Transcribe a section of the forum thread on powering a kayak fish finder, starting at the words "## aznflycaster (Jun" and ending after the words "a full charge.".

Segment Start: Provided passage

# Fish finder power supply in a kayak?



## rglinton66 (Jun 22, 2011)

Looking at putting a fish finder on the yak.  I see picks of other peoples rigs with all kinds of electronics mounted on their boats. How you power them? I know people are not hauling a 50lbs deep cycle battery.  Do they make yak specific models that are not 12 volt?


----------



## GAGE (Jun 22, 2011)

I use a 12V battery for my ff.

http://www.batterymart.com/p-12v-7a...m_medium=CPC&gclid=CL3218H8yakCFYjD7QodQiMjMg


----------



## rglinton66 (Jun 22, 2011)

Thanks for the link.  I had hoped there was a way to do it that would not add seven more pounds.


----------



## 83_Dawg (Jun 22, 2011)

GAGE said:


> I use a 12V battery for my ff.
> 
> http://www.batterymart.com/p-12v-7a...m_medium=CPC&gclid=CL3218H8yakCFYjD7QodQiMjMg



I bought a similar battery at Radio Shack for $20.00. It will power the FF almost the whole season on one charge.


----------



## GAGE (Jun 22, 2011)

A lot of people also use a bunch of AA batteries,   but the 12A works for me.


----------



## grandpa (Jun 22, 2011)

*battery*

I took industrial velco strip from lowe's , placed on bottom of battery & bottom of kayak works great


----------



## frankwright (Jun 22, 2011)

I use one of those 12v Lead Acid batteries also. Mine is in a Tupperware type box as seen in the picture.

You can get a holder at Radio Shack type stores and run it from rechargeable AA batteries also if you want to go that way.

http://www.radioshack.com/product/index.jsp?productId=2062242


----------



## aznflycaster (Jun 22, 2011)

I currently use a 12 lithium ion ryobi battery drill to power just my fish finder. I had the drill already so I use the batteries in the drill around the house then charge them for the river. The 2 small batteries will power the unit for around 16 to 18 hrs.


----------



## EON (Jun 29, 2011)

I'm using the 7 pnd batt from Batterymart.  I'd like something lighter but I can get 2+ full days off a full charge.


----------



## Nitram4891 (Jul 1, 2011)

In a rush I bought two 6 volt lantern batteries from walmart and connected them in series.   They haven't run out yet but when they do I will be looking for something more permanent.


----------



## chipperdog (Jul 4, 2011)

get you a 9 hr battery out of emergency lighting set  up with the low amps have used it three days no trouble weighs less than 2 lbs


----------



## flyfish101 (Jul 20, 2011)

Segment End: Provided passage
Segment Start: Source material

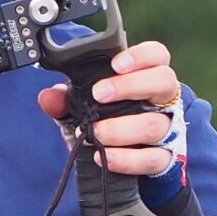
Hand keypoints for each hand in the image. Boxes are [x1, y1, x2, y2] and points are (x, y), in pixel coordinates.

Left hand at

Segment End: Source material

Answer section:
## aznflycaster (Jun 22, 2011)

I currently use a 12 lithium ion ryobi battery drill to power just my fish finder. I had the drill already so I use the batteries in the drill around the house then charge them for the river. The 2 small batteries will power the unit for around 16 to 18 hrs.


----------



## EON (Jun 29, 2011)

I'm using the 7 pnd batt from Batterymart.  I'd like something lighter but I can get 2+ full days off a full charge.